It’s something that comes up in every one of our NLP Practitioner Programmes – probably because the people who gravitate to NLP and to our programmes have self selected by being there. It’s central to NLP and it’s especially noticeable in the marketing of NLP programmes and NLP coaching services with phases along the lines:

Learn how to fix a person’s phobia in minutes

We can change your life

I will solve your problems

Etc.

Yes it’s the usually well-intentioned and quite understandable urge to want to solve other people problems. And, strangely enough, it’s something that we work very hard to discourage in the Pegasus NLP courses!

But why discourage it? Surely if we have these wonderful NLP insights and techniques we should be going around using them to help people and to take away their problems…?

Well, for three (out of many) reasons:

Solving your problems for you is dis-empowering

If I solve your problem you don’t learn, develop or grow. You’re just a passive consumer. Let’s say I’m your manager or team leader. You encounter a problem with a project and come to me for guidance. Because I have more experience than you I immediately spot the problem and tell you how to put it right.

I haven’t helped you – I’ve begun conditioning you to become more dependent on me to do your thinking for you. It’s the same if I’m a coach, counsellor or parent. If I jump in and solve their problems the other person doesn’t develop the skills to do it for themselves.

Solving your problems for you undermines your autonomy

If I solve your problems for you your respect for me grows. I’m seen by you as the great, wonderful, and skilful manager or facilitator or coach. And, if I’m not careful this adulation will go to my head and I’ll actually believe I’m doing a good job even though, in reality, I’m making you dependent on me.

And as your respect for me increases your respect for your own ability – plus your confidence and self belief – will likely be diminishing.

Solving other’s problems isn’t good for me, either

Manager: If I’m a manager or team leader acting in this manner I don’t just miss out on empowering and developing my people – I ensure I become indispensible to them.
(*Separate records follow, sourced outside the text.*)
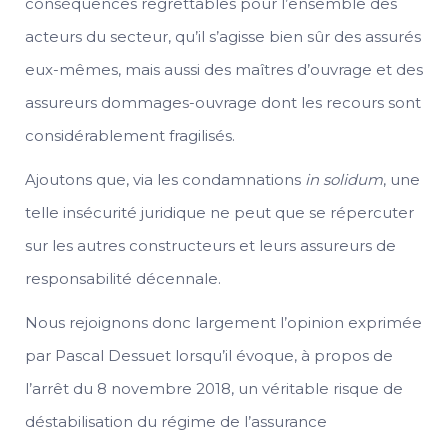
conséquences regrettables pour l’ensemble des
acteurs du secteur, qu’il s’agisse bien sûr des assurés
eux-mêmes, mais aussi des maîtres d’ouvrage et des
assureurs dommages-ouvrage dont les recours sont
considérablement fragilisés.
Ajoutons que, via les condamnations
in solidum
, une
telle insécurité juridique ne peut que se répercuter
sur les autres constructeurs et leurs assureurs de
responsabilité décennale.
Nous rejoignons donc largement l’opinion exprimée
par Pascal Dessuet lorsqu’il évoque, à propos de
l’arrêt du 8 novembre 2018, un véritable risque de
déstabilisation du régime de l’assurance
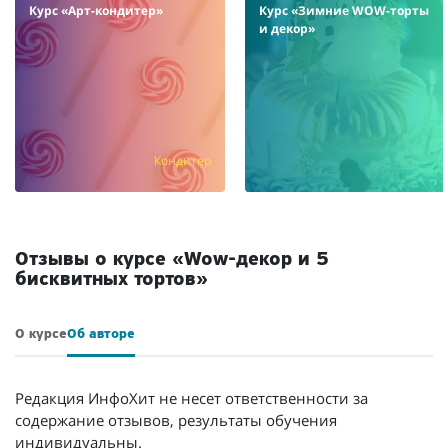
Курс «Арт-кондитер»
Курс «Зимние WOW-торты
и декор»
Кондитер
Отзывы о курсе «Wow-декор и 5
бисквитных тортов»
О курсе
Об авторе
Редакция ИнфоХит не несет ответственности за
содержание отзывов, результаты обучения
индивидуальны.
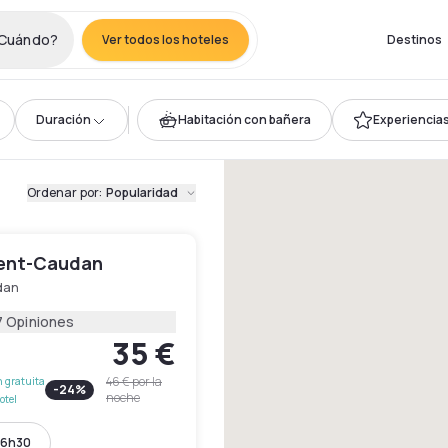
Cuándo?
Ver todos los hoteles
Destinos
Duración
Habitación con bañera
Experiencias 
Ordenar por
:
Popularidad
rient-Caudan
dan
7 Opiniones
35 €
46 €
por la
 gratuita
-
24
%
noche
otel
16h30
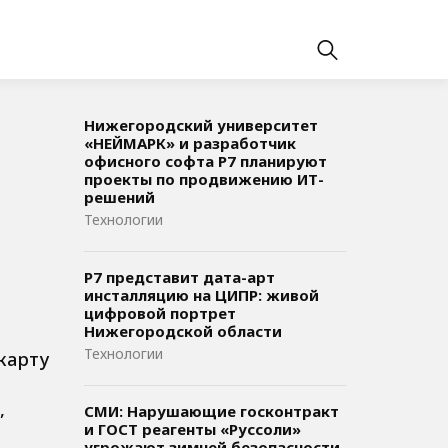
Нижегородский университет
«НЕЙМАРК» и разработчик
офисного софта P7 планируют
проекты по продвижению ИТ-
решений
Технологии
Р7 представит дата-арт
инсталляцию на ЦИПР: живой
цифровой портрет
Нижегородской области
Технологии
карту
,
СМИ: Нарушающие госконтракт
и ГОСТ реагенты «Руссоли»
угрожают зимней безопасности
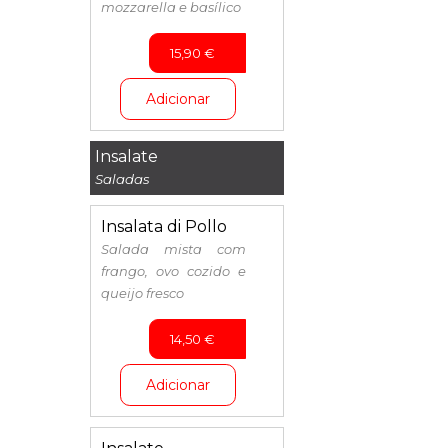
mozzarella e basílico
15,90
€
Adicionar
Insalate
Saladas
Insalata di Pollo
Salada mista com
frango, ovo cozido e
queijo fresco
14,50
€
Adicionar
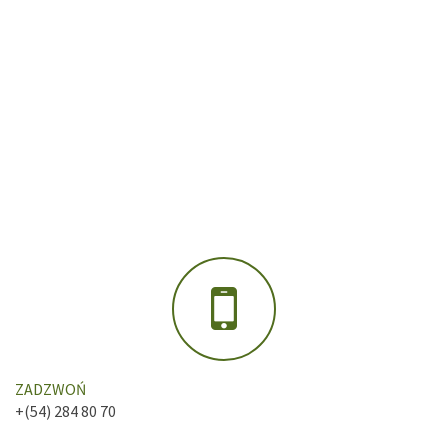
ZADZWOŃ
+(54) 284 80 70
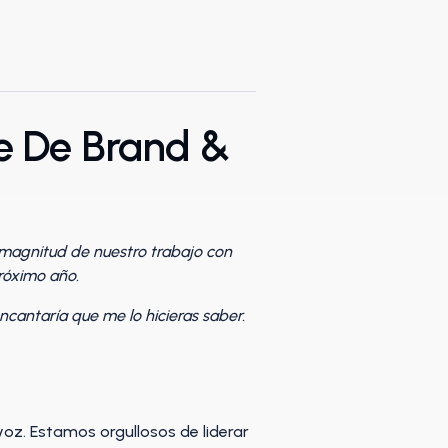
e De Brand &
a magnitud de nuestro trabajo con
róximo año.
ncantaría que me lo hicieras saber.
z. Estamos orgullosos de liderar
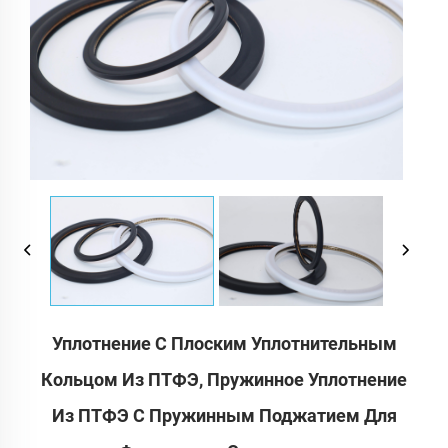
Уплотнение С Плоским Уплотнительным
Кольцом Из ПТФЭ, Пружинное Уплотнение
Из ПТФЭ С Пружинным Поджатием Для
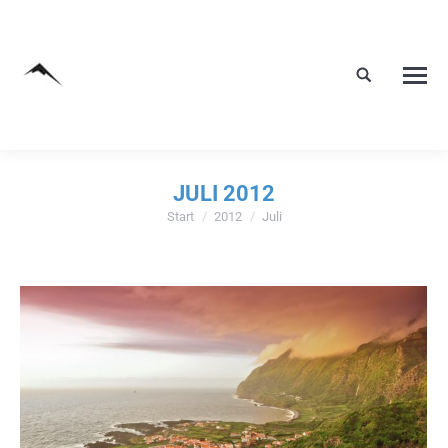
JULI 2012
Start
2012
Juli
Sie befinden sich hier:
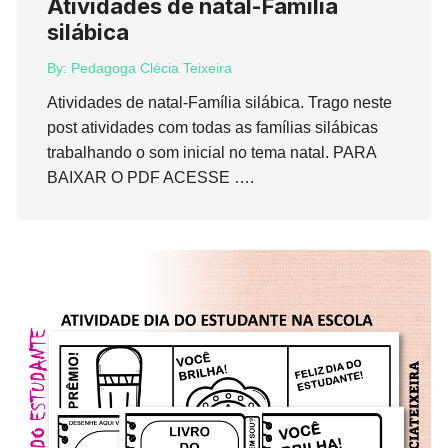
Atividades de natal-Família
silábica
By:
Pedagoga Clécia Teixeira
Atividades de natal-Família silábica. Trago neste
post atividades com todas as famílias silábicas
trabalhando o som inicial no tema natal. PARA
BAIXAR O PDF ACESSE ….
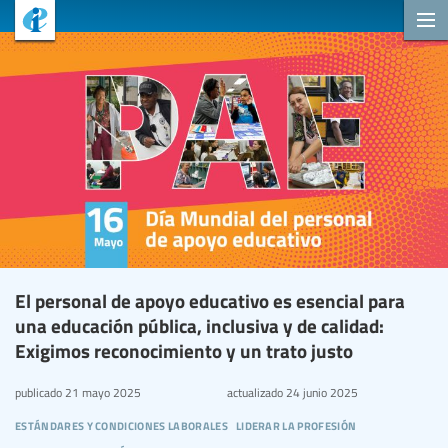
El personal de apoyo educativo es esencial para
una educación pública, inclusiva y de calidad:
Exigimos reconocimiento y un trato justo
publicado
21 mayo 2025
actualizado
24 junio 2025
estándares y condiciones laborales
liderar la profesión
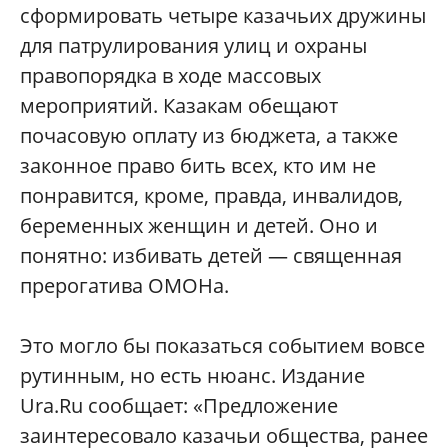
сформировать четыре казачьих дружины
для патрулирования улиц и охраны
правопорядка в ходе массовых
мероприятий. Казакам обещают
почасовую оплату из бюджета, а также
законное право бить всех, кто им не
понравится, кроме, правда, инвалидов,
беременных женщин и детей. Оно и
понятно: избивать детей — священная
прерогатива ОМОНа.
Это могло бы показаться событием вовсе
рутинным, но есть нюанс. Издание
Ura.Ru сообщает: «Предложение
заинтересовало казачьи общества, ранее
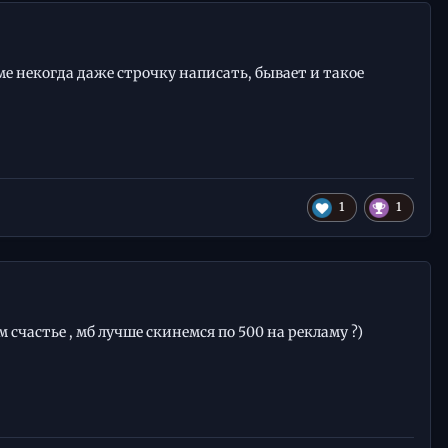
ме некогда даже строчку написать, бывает и такое
1
1
м счастье , мб лучше скинемся по 500 на рекламу ?)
In the short terms my ego is stroked by their praise for my wisdom. In the longer term I’ve become too important to the organisation to be promoted or moved to a more challenging position – because the team couldn’t cope without me..
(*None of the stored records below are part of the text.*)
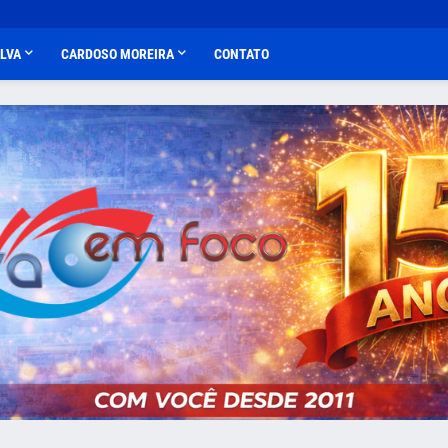
ALVA
CARDOSO MOREIRA
CONTATO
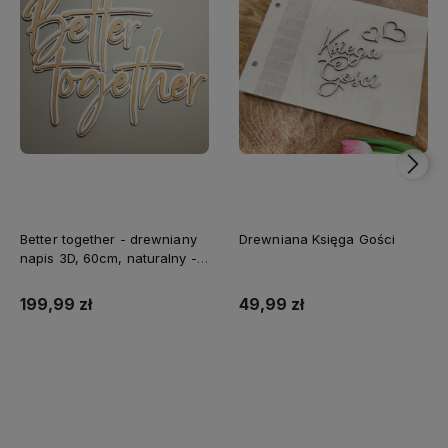
Better together - drewniany
Drewniana Księga Gości
napis 3D, 60cm, naturalny -
biały
199,99 zł
49,99 zł
Do koszyka
Do koszyka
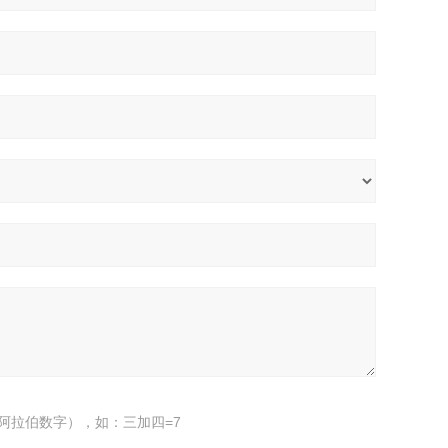
阿拉伯数字），如：三加四=7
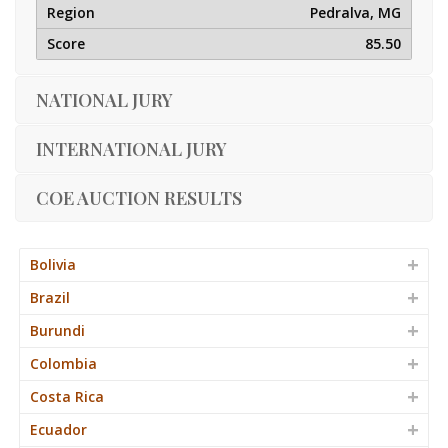
Pedralva, MG
85.50
NATIONAL JURY
INTERNATIONAL JURY
COE AUCTION RESULTS
Bolivia
Brazil
Burundi
Colombia
Costa Rica
Ecuador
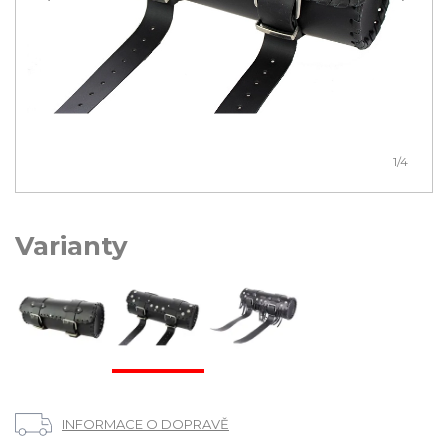
1
/4
Varianty
INFORMACE O DOPRAVĚ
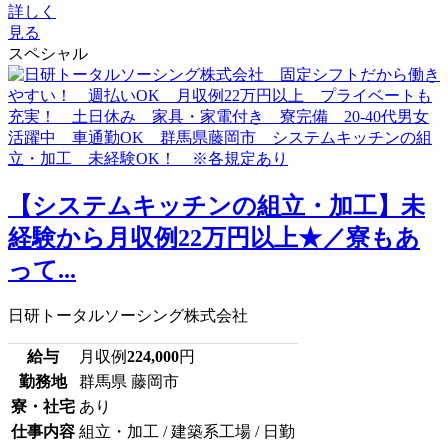
詳しく
見る
スペシャル
【システムキッチンの組立・加工】未
経験から月収例22万円以上★／寮もあ
って...
日研トータルソーシング株式会社
給与
月収例
224,000
円
勤務地
群馬県 藤岡市
寮・社宅
あり
仕事内容
組立・加工 / 建築系工場 / 日勤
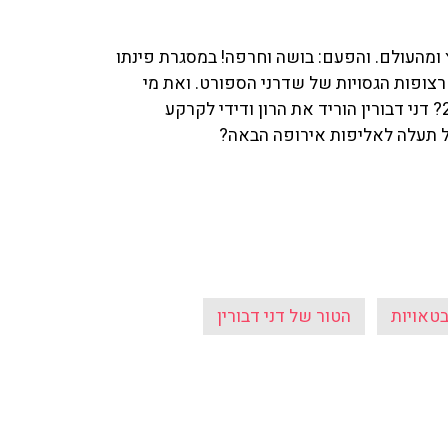
 ומהעולם. והפעם: בושה וחרפה! במסגרת פינתו
רצופות הגסויות של שדרני הספורט. ואת מי
קיבלה ישראל בהגרלת הבתים במסגרת מוקדמות יורו 2020? דני דבורין הוריד את הרון ודידי לקרקע
אל תעלה לאליפות אירופה הבאה?
טאויות
הטור של דני דבורין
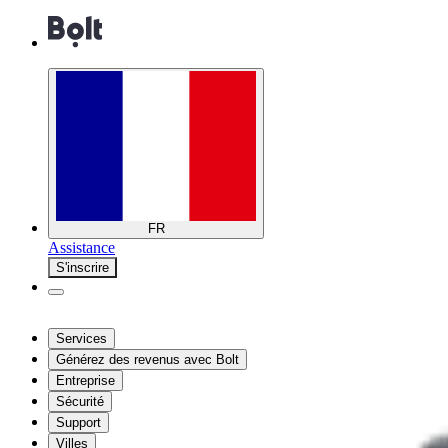
FR
Assistance
S'inscrire
Services
Générez des revenus avec Bolt
Entreprise
Sécurité
Support
Villes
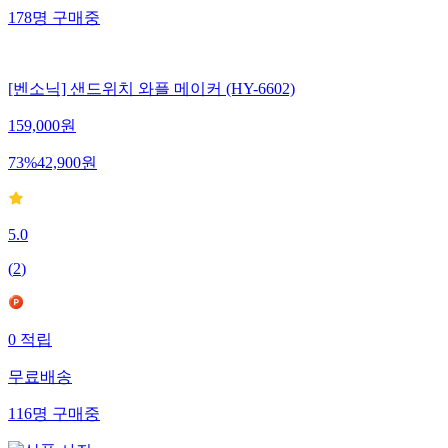
178
명
구매중
[벤소닉] 샌드위치 와플 메이커 (HY-6602)
159,000
원
73
%
42,900
원
5.0
(
2
)
0
적립
무료배송
116
명
구매중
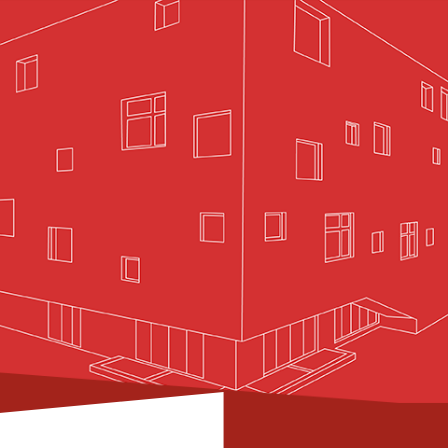
招聘信息
信息化门户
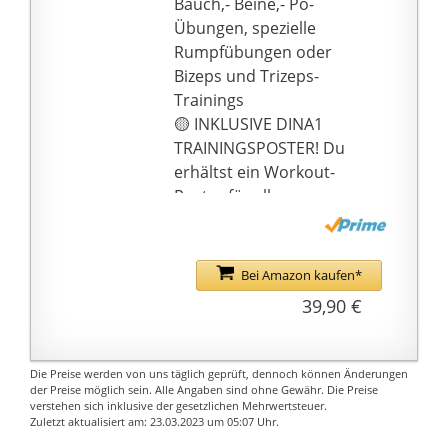
Bauch,- Beine,- Po-
rutschfesten
Übungen, spezielle
gummigriffe und die
Rumpfübungen oder
hochwertigen karabiner
Bizeps und Trizeps-
hat der
Trainings
schlingentrainer eine
🟡 INKLUSIVE DINA1
extrem hohe stabilität
TRAININGSPOSTER! Du
und gewährleistet
erhältst ein Workout-
somit ihre sicherheit.
Poster für alle
Nach Sicherheitstests
Muskelgruppen, so
kann es bis zu 400 kg
dass Du mit je 5
tragen.
verschiedenen
Bei Amazon kaufen*
◾ Ideales Tragbares
Übungen an 4 Tagen,
39,90 €
Fitnessstudio: lässt sich
Deinen ganzen Körper
leicht an einer Tür
trainierst
verankern und kommt
🟡 TRAINIERE ÜBERALL!
Die Preise werden von uns täglich geprüft, dennoch können Änderungen
mit allem, mit seinem
Du willst zuhause
der Preise möglich sein. Alle Angaben sind ohne Gewähr. Die Preise
gut gestalteten
verstehen sich inklusive der gesetzlichen Mehrwertsteuer.
trainieren? Ob daheim,
Zuletzt aktualisiert am: 23.03.2023 um 05:07 Uhr.
Leichtgewicht, der
im Wald oder im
Coach: As a coach or counsellor, if I just solve their problems rather than coach people in how to solve their own problems independent of me they need to keep coming back to me forever. Which may seem good for business. And it probably is, in the short term. But sooner or later they’ll discover someone who works in a more empowering way, they will then tell others of their experience with me and, in the longer term, my reputation suffers

Parent: Most parents soon realise that unless they coach their children in how to fend for themselves and find their own solutions they’ll still have dependent ‘children’ decades later – preventing them getting on with their own lives as mature adults and making them perpetual parents with perpetual ‘children’.